We encounter these two possibilities at different times, but we'll deal with them in a similar way: by calling the error
function, which raises an exception that is caught by the top-level read-eval-print loop.
The “heavy lifting” is done by the step
function, which does lock-step natural recursions on the list structure of original argument, and the inductive (Peano) structure of the index as a natural number, in effect, doing a “count-down” to find the result.
An alternative approach is to use the zip
function to create a list that embodies that countdown, and then to do a simple natural recursion on that list:
(!!) :: [a] -> Int -> a
xs !! n
| n < 0 = error "(!!): negative index"
| otherwise = search $ zip [n,n-1..] xs
where
search [] = error "(!!): index too large"
search ((0,a):_) = a
search (_:as) = search as
Exercise 4.3 Implement concat
by a naïve natural recursion, and via foldr
. Which implementation is used by GHC? (Hint: follow the source link from the haddock documentation for concat
.)
Recursive Algebraic Data Types
Consider the following recursive data structure, which is intended to describe a finite function from keys of type String
to values of type Int
:
data Bindings = None
| Bind String Int Bindings
Yes, there are other ways to do this, but let's stick with this representation.
To manipulate this data structure, we'll use two functions: bind
and lookup
. First, and most simply, let's consider lookup
:
lookup :: String -> Bindings -> Int
lookup _ None = error "value: key is not bound."
lookup key (Bind k v bs)
| k == key = v
| otherwise = lookup key bs
This is a classic natural recursion, in which the function calls itself on a constituent of it's argument (bs
), which has the same type, albeit only along the computational path where the immediate lookup (at the current binding) fails.
The setup function is a bit trickier. We can implement this naïvely via:
bind :: String -> Int -> Bindings -> Bindings
bind key value bs = Bind key value bs
or even $\eta$-reduce three times obtaining:
bind = Bind
This works, but if we build a Binding
that involves multiple bindings of the same key, we may find our lookup
function runs unnecessarily slowly. So we'll approach this somewhat differently, looking for a binding we can alter.

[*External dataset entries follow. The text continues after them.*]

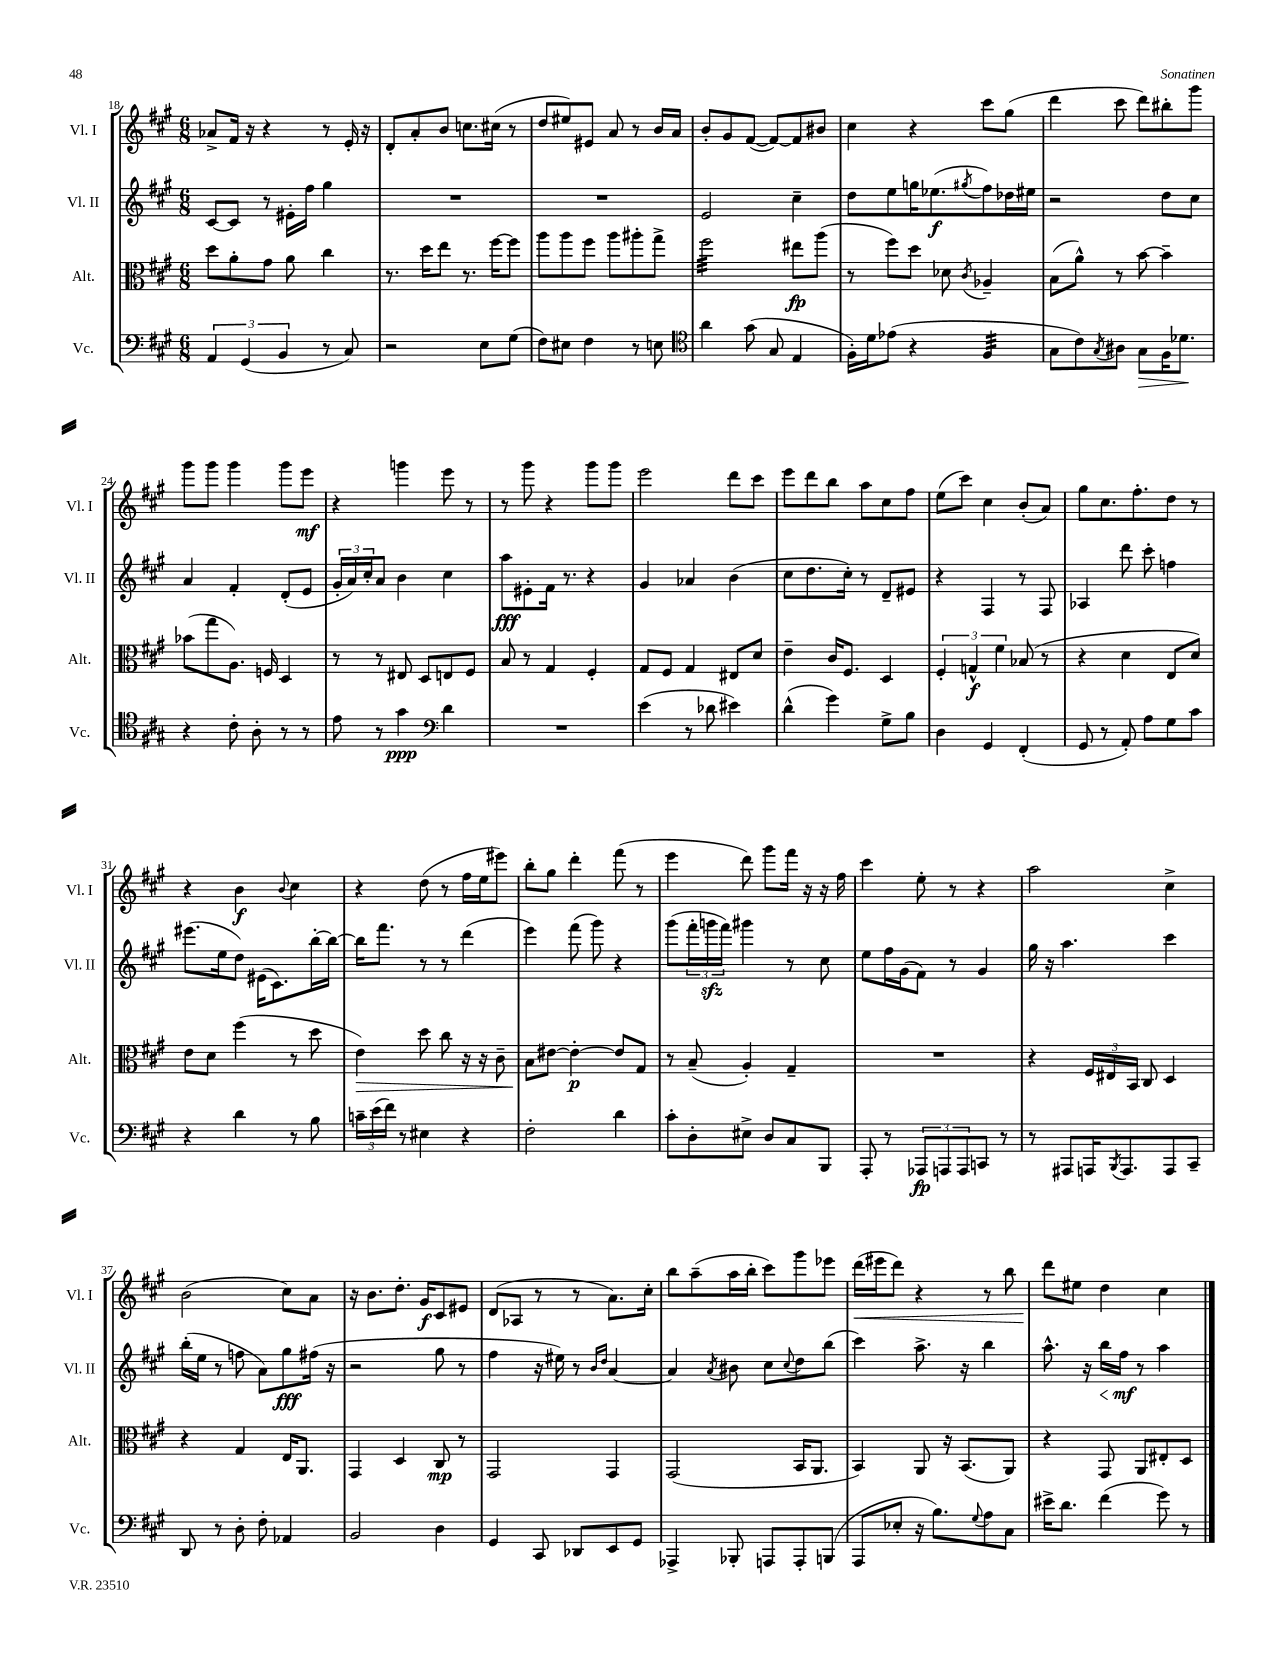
<<
\new StaffGroup <<
\new Staff = "s0" \with { instrumentName = "Vl. I" shortInstrumentName = "Vl. I" } {
    \clef treble \key a \major \numericTimeSignature \time 6/8
    aes'8-> fis'16 r16 r4 r8 e'16-. r16 |
    d'8-. a'8-. b'8 c''8. cis''16( r8 |
    d''8 eis''8) eis'8 a'8 r8 b'16 a'16 |
    b'8-. gis'8 fis'8~( fis'8~) fis'8 bis'8 |
    cis''4 r4 cis'''8 gis''8( |
    d'''4 cis'''8 d'''8) bis''8-. gis'''8 |
    gis'''8 gis'''8 gis'''4 gis'''8 e'''8\mf |
    r4 g'''4 e'''8 r8 |
    r8 gis'''8 r4 gis'''8 gis'''8 |
    e'''2 d'''8 cis'''8 |
    e'''8 d'''8 b''8 a''8 cis''8 fis''8 |
    e''8( cis'''8) cis''4 b'8-.( a'8) |
    gis''8 cis''8. fis''8.-. d''8 r8 |
    r4 b'4\f \appoggiatura { b'8 } cis''4 |
    r4 d''8( r8 fis''16 e''16 eis'''8) |
    b''8-. gis''8 d'''4-. fis'''8( r8 |
    e'''4 d'''8) gis'''8 fis'''16 r16 r16 fis''16 |
    cis'''4 e''8-. r8 r4 |
    a''2 cis''4-> |
    b'2( cis''8) a'8 |
    r16 b'8. d''8.-. gis'16\f cis'8 eis'8 |
    d'8( aes8 r8 r8 a'8.) cis''16-. |
    b''8 a''8--( a''16 b''16-. cis'''8) gis'''8 ees'''8 |
    d'''16\<( eis'''16 d'''8) r4 r8 b''8 |
    d'''8\! eis''8 d''4 cis''4 \bar "|." |
}
\new Staff = "s1" \with { instrumentName = "Vl. II" shortInstrumentName = "Vl. II" } {
    \clef treble \key a \major \numericTimeSignature \time 6/8
    cis'8~ cis'8 r8 eis'16-. fis''16 gis''4 |
    R2. |
    R2. |
    e'2 cis''4-- |
    d''8 e''8 g''16 ees''8.\f( \acciaccatura { gis''8 } fis''8) des''16 eis''16 |
    r2 d''8 cis''8 |
    a'4 fis'4-. d'8-.( e'8 |
    \tuplet 3/2 { gis'16-. a'16) cis''16-. } a'8 b'4 cis''4 |
    a''8\fff eis'8-. fis'16 r8. r4 |
    gis'4 aes'4 b'4( |
    cis''8 d''8. cis''16-.) r8 d'8-- eis'8 |
    r4 fis4 r8 fis8 |
    aes4 d'''8 cis'''8-. f''4 |
    eis'''8.( e''16 d''8) eis'16( cis'8.) b''16~-. b''16~ |
    b''16 fis'''8. r8 r8 d'''4( |
    e'''4) fis'''8( gis'''8) r4 |
    gis'''8( \tuplet 3/2 { fis'''16-. g'''16\sfz fis'''16) } gis'''4 r8 cis''8 |
    e''8 fis''16 gis'16( fis'8) r8 gis'4 |
    gis''16 r16 a''4. cis'''4 |
    b''16-.( e''16 r8 f''8 a'8) gis''8\fff fis''16( r16 |
    r2 gis''8 r8 |
    fis''4 r16 eis''16) r8 \grace { b'16 d''16 } a'4~ |
    a'4 \acciaccatura { a'8 } bis'8 cis''8 \appoggiatura { cis''8 } d''8 b''8( |
    cis'''4) a''8.-> r16 b''4 |
    a''8.-^ r16 b''16\< fis''16\mf\! r8 a''4 \bar "|." |
}
\new Staff = "s2" \with { instrumentName = "Alt." shortInstrumentName = "Alt." } {
    \clef alto \key a \major \numericTimeSignature \time 6/8
    d''8 a'8-. gis'8 a'8 cis''4 |
    r8. d''16 e''8 r8. fis''16~ fis''8 |
    a''8 a''8 fis''8 a''8 ais''8-. gis''8-> |
    fis''2:32 eis''8\fp a''8( |
    r8 fis''8) d''8 des'8 \acciaccatura { cis'8 } aes4-- |
    b8( a'8-^) r8 b'8~ b'4-- |
    bes'8( gis''8 a8.) f16 d4 |
    r8 r8 eis8 d8 e8 fis8 |
    b8 r8 gis4 fis4-. |
    gis8 fis8 gis4 eis8 d'8 |
    e'4-- cis'16 fis8. d4 |
    \tuplet 3/2 { fis4-. g4-^\f fis'4 } bes8( r8 |
    r4 d'4 e8 d'8) |
    e'8 d'8 fis''4( r8 d''8 |
    e'4\>) d''8 cis''8 r16 r16 cis'8-- |
    b8\! eis'8~ eis'4~-.\p eis'8 gis8 |
    r8 b8--( a4-.) gis4-- |
    R2. |
    r4 \tuplet 3/2 { fis16 eis16 b,16 } cis8 d4 |
    r4 gis4 e16 a,8. |
    gis,4 d4 cis8\mp r8 |
    gis,2 gis,4 |
    gis,2( b,16 a,8. |
    b,4) a,8 r16 b,8.( a,8) |
    r4 gis,8 a,8 eis8-. d8 \bar "|." |
}
\new Staff = "s3" \with { instrumentName = "Vc." shortInstrumentName = "Vc." } {
    \clef bass \key a \major \numericTimeSignature \time 6/8
    \tuplet 3/2 { a,4 gis,4( b,4 } r8 cis8) |
    r2 e8 gis8( |
    fis8) eis8 fis4 r8 e8 |
    \clef tenor a'4 gis'8( gis8 e4 |
    fis16-.) d'16 ees'8( r4 fis4:32 |
    gis8 cis'8) \acciaccatura { gis8 } ais8 gis8\> fis16 des'8.\! |
    r4 cis'8-. a8-. r8 r8 |
    e'8 r8 gis'4\ppp \clef bass d'4 |
    R2. |
    e'4( r8 des'8 eis'4) |
    d'4-^( gis'4) gis8-> b8 |
    d4 gis,4 fis,4-.( |
    gis,8 r8 a,8-.) a8 gis8 cis'8 |
    r4 d'4 r8 b8 |
    \tuplet 3/2 { c'16-- e'16( fis'16) } r8 eis4 r4 |
    fis2-. d'4 |
    cis'8-. d8-. eis8-> d8 cis8 b,,8 |
    a,,8-. r8 \tuplet 3/2 { aes,,8\fp a,,8 a,,8 } c,8 r8 |
    r8 ais,,8 a,,16 \acciaccatura { b,,8 } a,,8. a,,8 cis,8-- |
    d,8 r8 d8-. fis8-. aes,4 |
    b,2 d4 |
    gis,4 cis,8 des,8 e,8 gis,8 |
    aes,,4-> bes,,8-. a,,8 a,,8-. b,,8( |
    a,,8 ees8-. r16 b8.) \appoggiatura { gis8 } a8 cis8 |
    eis'16-> d'8. fis'4( gis'8) r8 \bar "|." |
}
>>
>>
\layout { \context { \Score currentBarNumber = #18 } }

bind :: String -> Int -> Bindings -> Bindings
bind key value None = Bind key value None
bind key value (Bind k v bs)
| k == key = Bind key value bs
| otherwise = Bind k v (bind key value bs)

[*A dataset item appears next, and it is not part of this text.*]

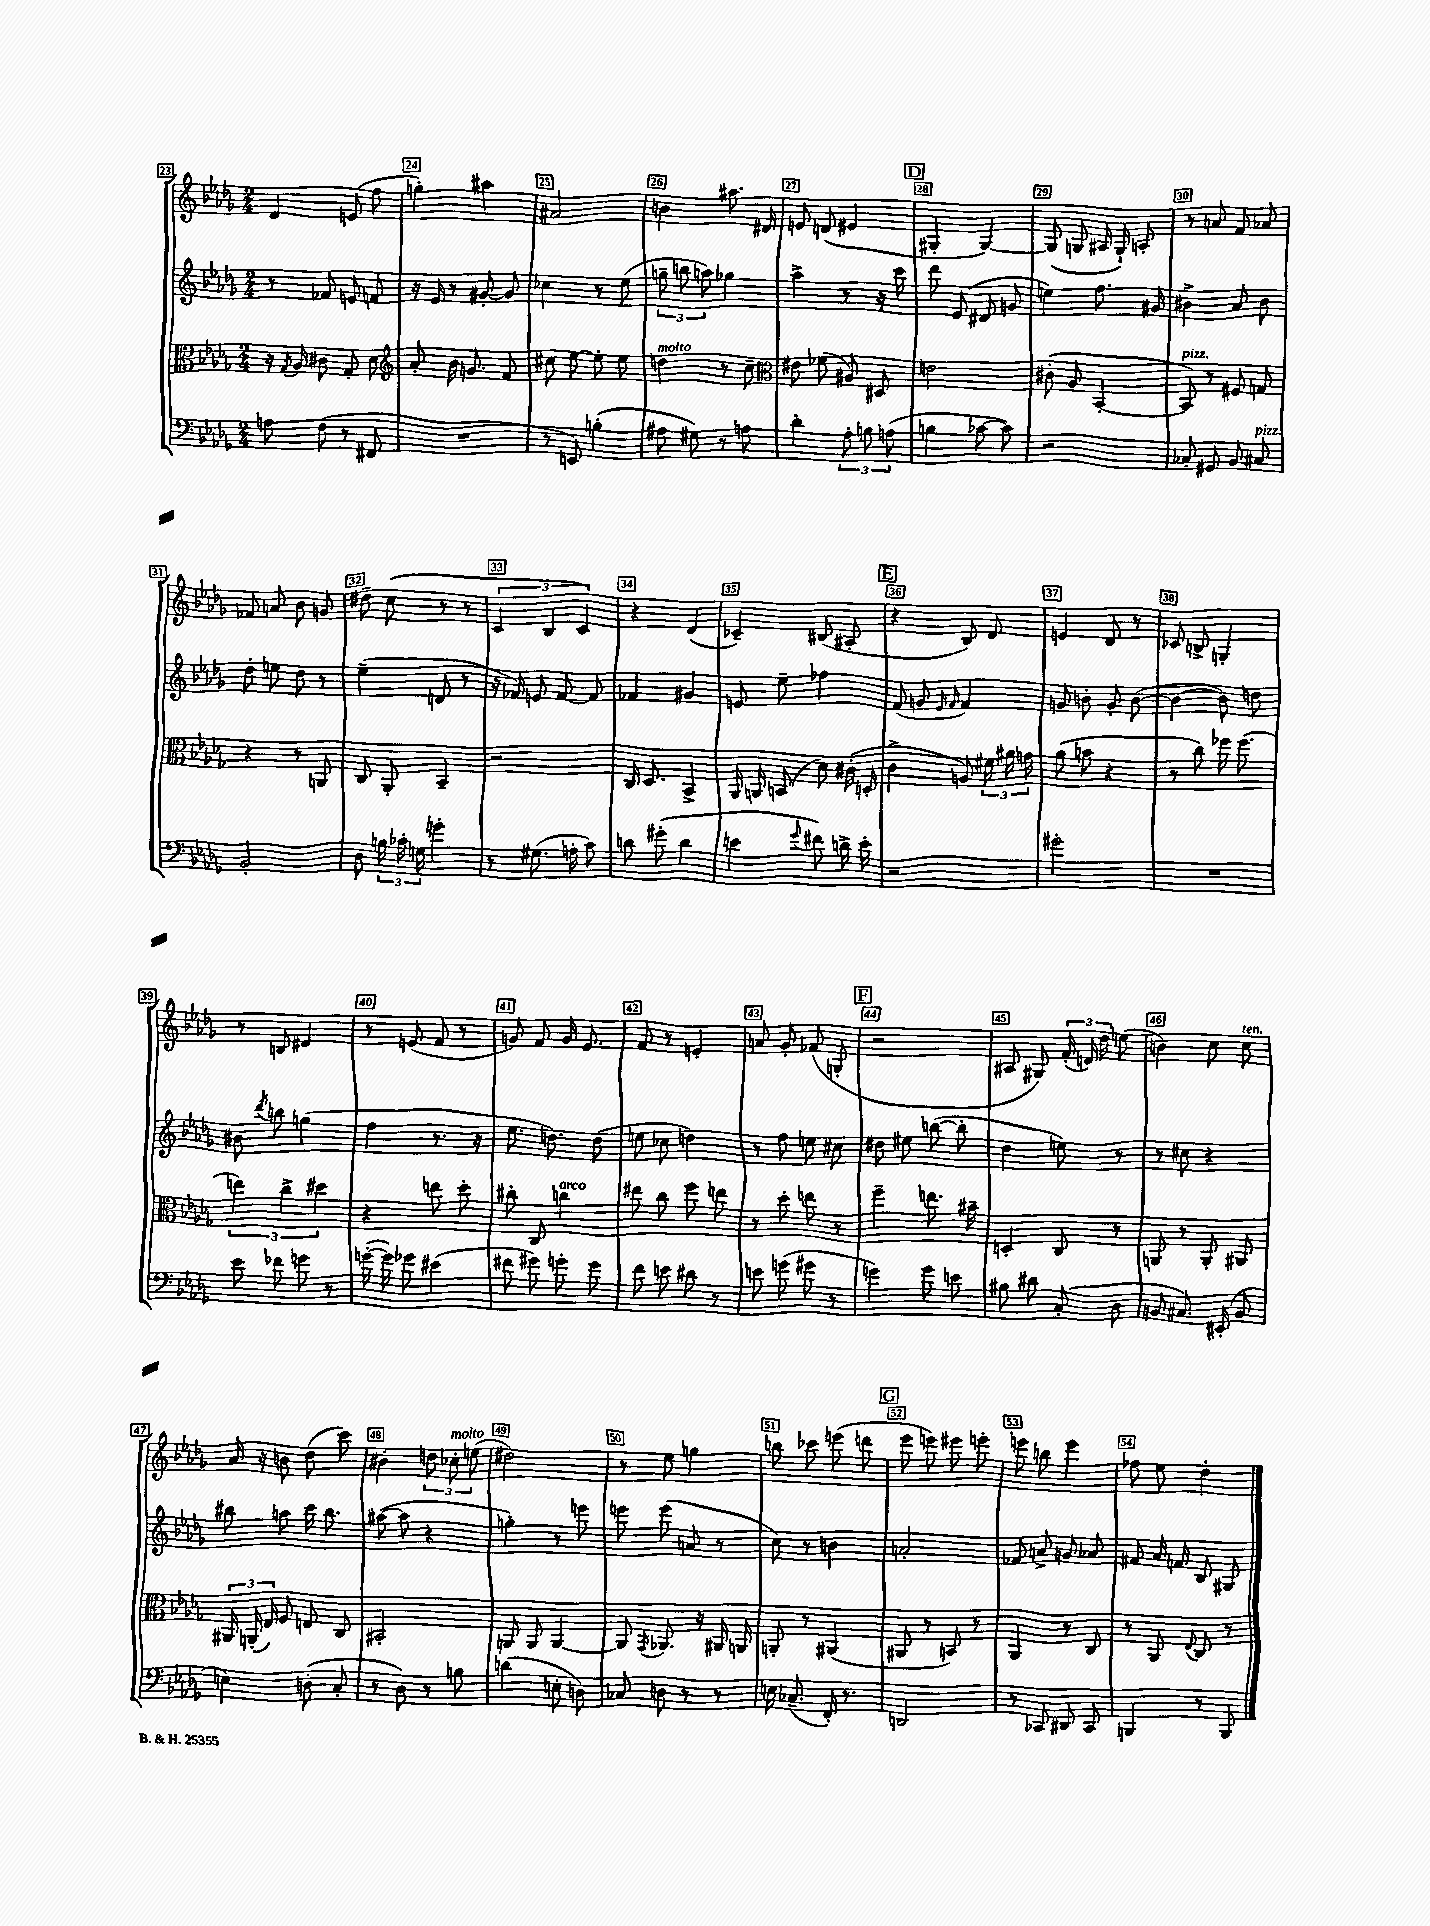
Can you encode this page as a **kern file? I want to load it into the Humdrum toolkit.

*Exercise 4.4 A simple approach to the problem of building a finite function from keys of type String
to values of type Int
is to compose lists and tuples:
type Bindings = [(String,Int)]
In effect, using the tuple to associate a key with a value, all contained in a recursive list structure.
Implement bind
and lookup
using this list representation. Note that there is a pre-existing version of lookup
defined in the Prelude
which will need to be hidden, which has a slightly different type associated with a different approach to handling missing-key errors.